Stored data:
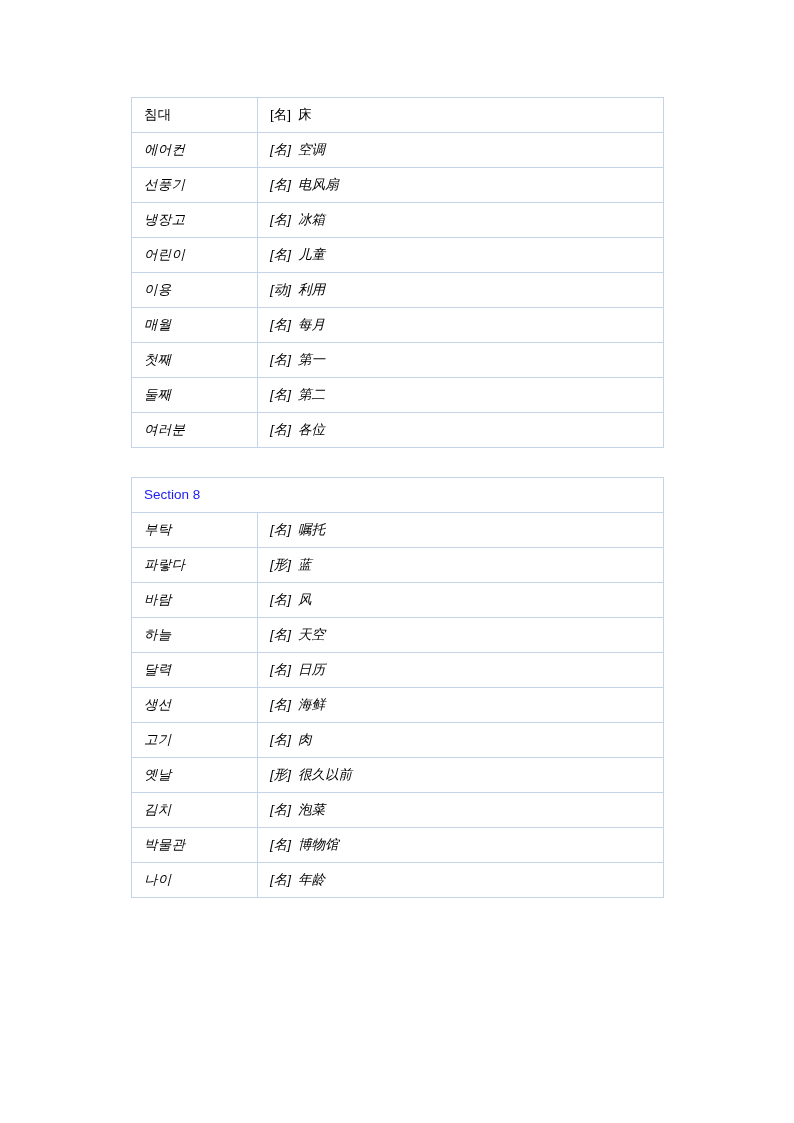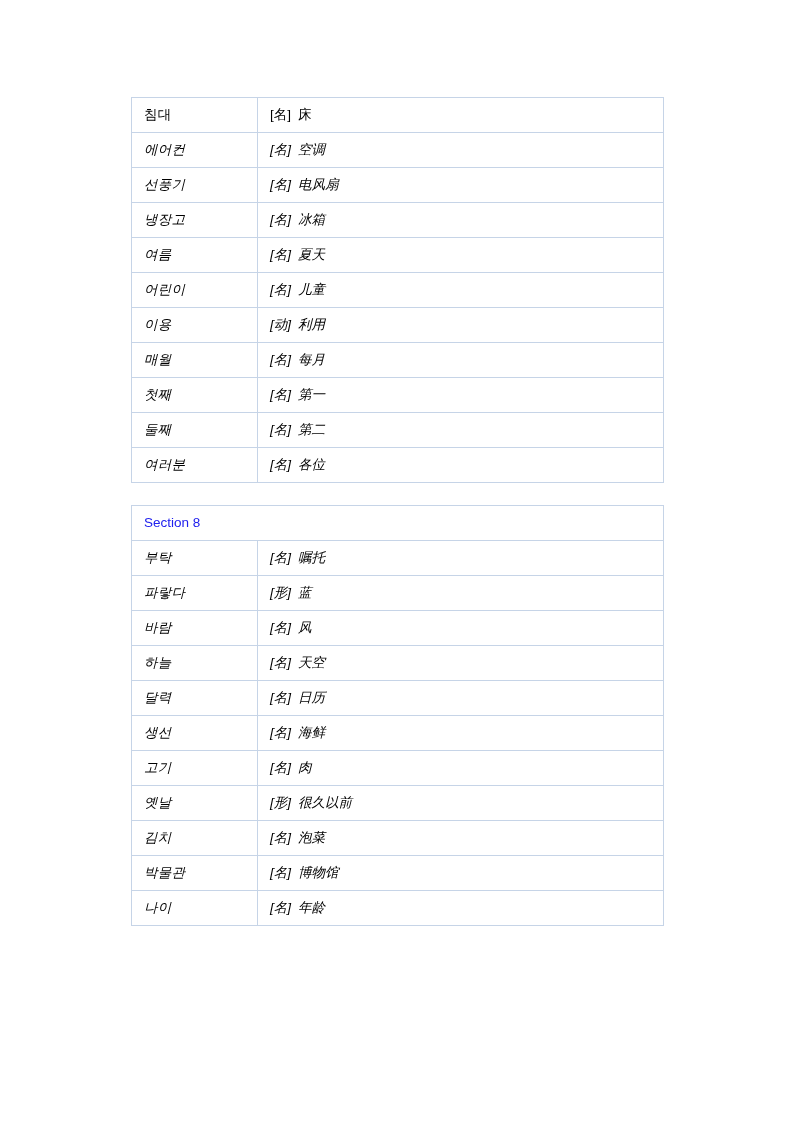--- a/index.html
+++ b/index.html
@@ -99,10 +99,6 @@
             <td class="def-cell"><span class="pos">[名]</span><span class="def">冰箱</span></td>
           </tr>
           <tr>
-            <td class="term-cell">여름</td>
-            <td class="def-cell"><span class="pos">[名]</span><span class="def">夏天</span></td>
-          </tr>
-          <tr>
             <td class="term-cell">어린이</td>
             <td class="def-cell"><span class="pos">[名]</span><span class="def">儿童</span></td>
           </tr>

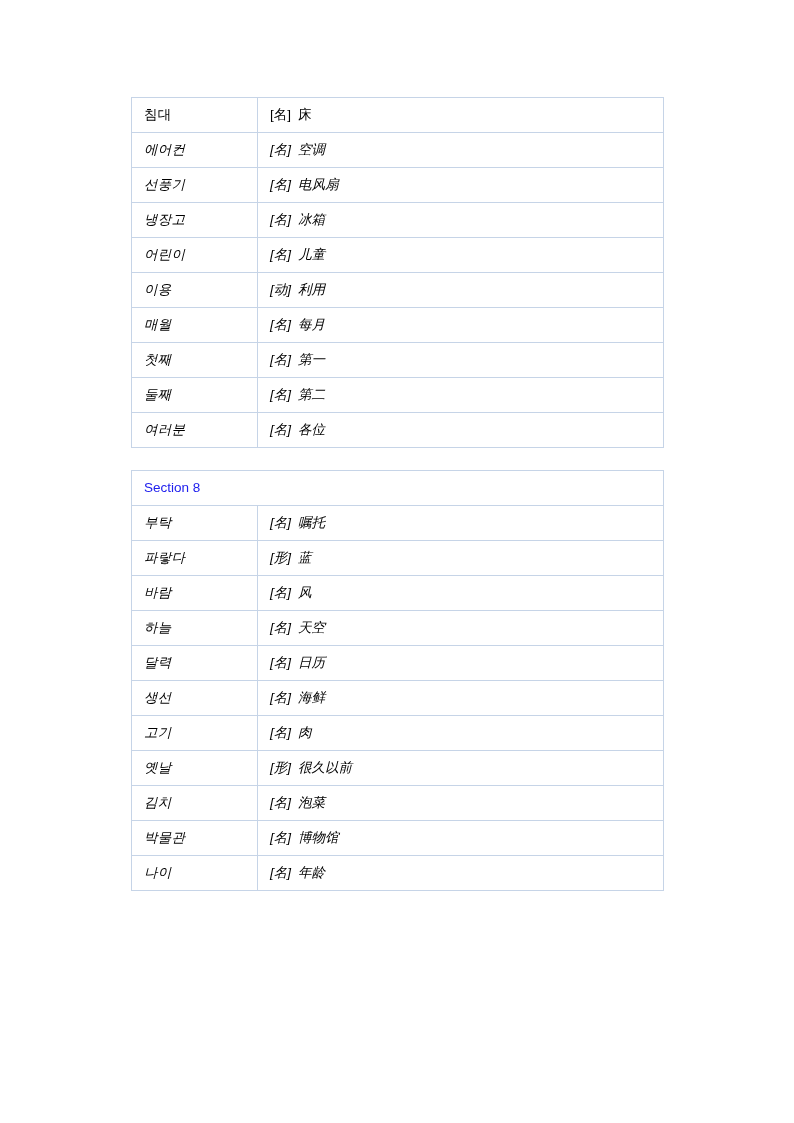--- a/index.html
+++ b/index.html
@@ -33,7 +33,7 @@
   }
 
   .vocab-table + .vocab-table {
-    margin-top: 22px;
+    margin-top: 29px;
   }
 
   .vocab-table col.c-term { width: 127px; }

_EXERCISE AIM_
All records above are to be printed exactly, minus the pictures they contain.

_RESULT_
--- a/index.html
+++ b/index.html
@@ -99,10 +99,6 @@
             <td class="def-cell"><span class="pos">[名]</span><span class="def">冰箱</span></td>
           </tr>
           <tr>
-            <td class="term-cell">여름</td>
-            <td class="def-cell"><span class="pos">[名]</span><span class="def">夏天</span></td>
-          </tr>
-          <tr>
             <td class="term-cell">어린이</td>
             <td class="def-cell"><span class="pos">[名]</span><span class="def">儿童</span></td>
           </tr>

--- a/index.html
+++ b/index.html
@@ -33,7 +33,7 @@
   }
 
   .vocab-table + .vocab-table {
-    margin-top: 22px;
+    margin-top: 29px;
   }
 
   .vocab-table col.c-term { width: 127px; }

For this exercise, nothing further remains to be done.